**THE DATA**
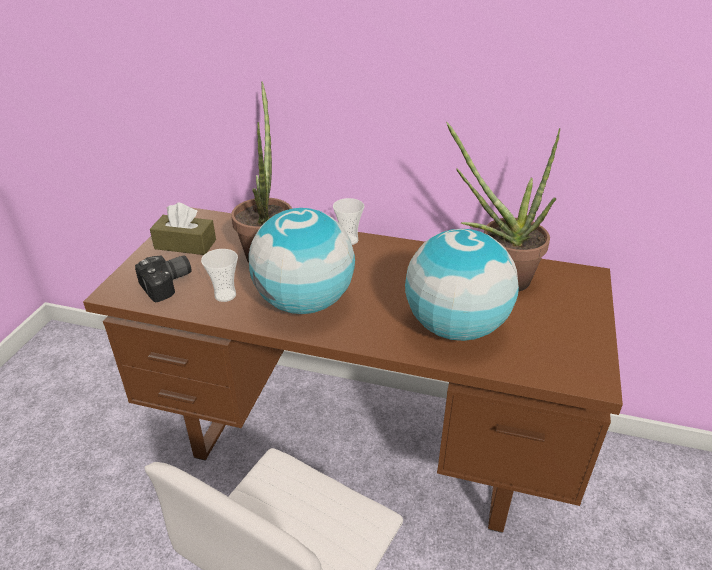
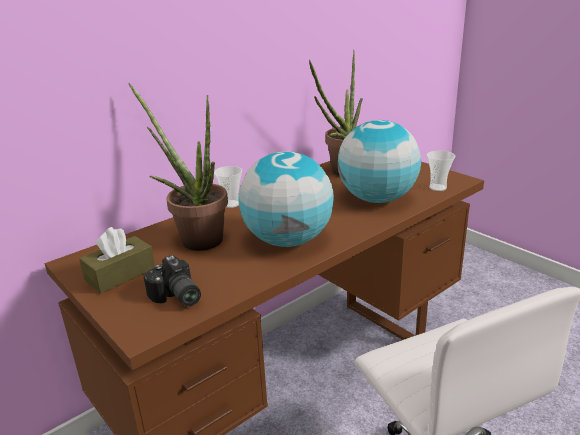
camera: 55 degrees left, 10 degrees down
(169, 285) = (176, 297): camera -> camera turned 150 degrees clockwise
(225, 295) = (232, 272): cup -> cup (437, 188)

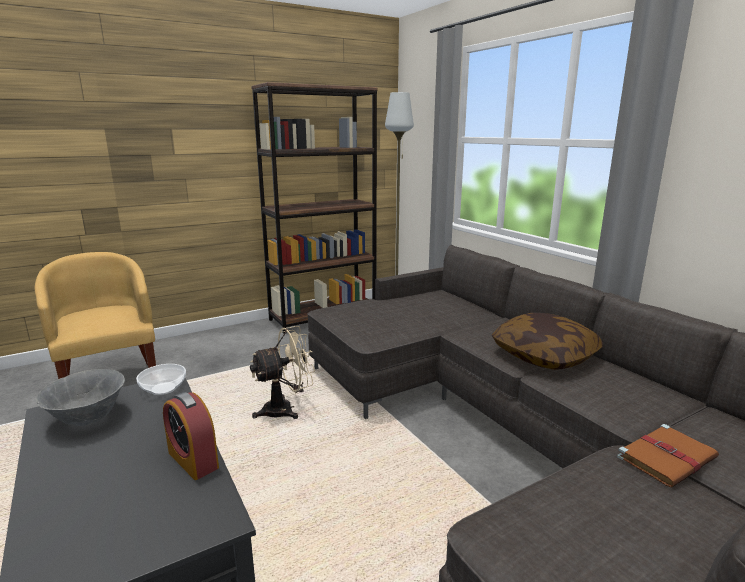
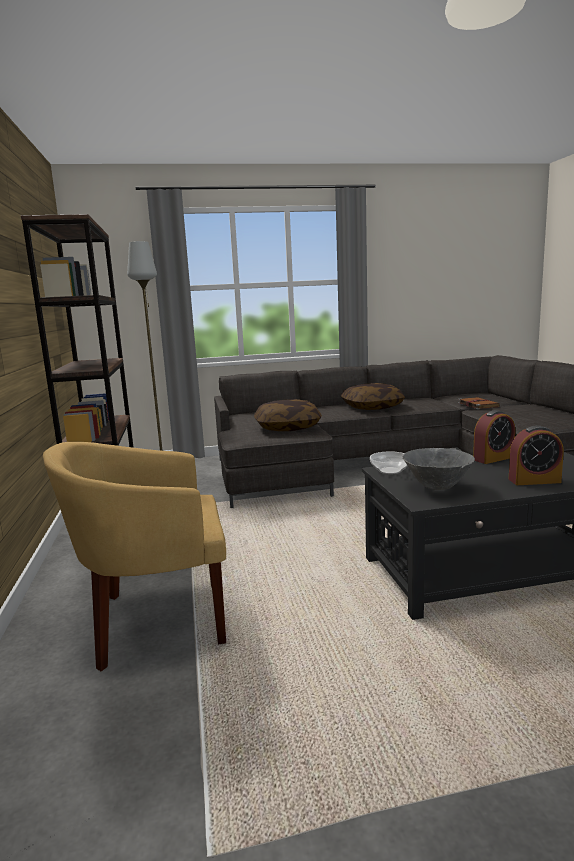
camera: 70 degrees left, 5 degrees down
(70, 494) = (534, 481): none -> alarm clock
(285, 409) = (297, 522): beige fan -> none
(384, 321) = (288, 427): none -> pillow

**WHAT IS BEING ASKED**
Output the records exactly. Drop the images.

**OUTPUT FOR THIS EXERCISE**
camera: 55 degrees left, 10 degrees down
(169, 285) = (176, 297): camera -> camera turned 150 degrees clockwise
(225, 295) = (232, 272): cup -> cup (437, 188)

camera: 70 degrees left, 5 degrees down
(70, 494) = (534, 481): none -> alarm clock
(285, 409) = (297, 522): beige fan -> none
(384, 321) = (288, 427): none -> pillow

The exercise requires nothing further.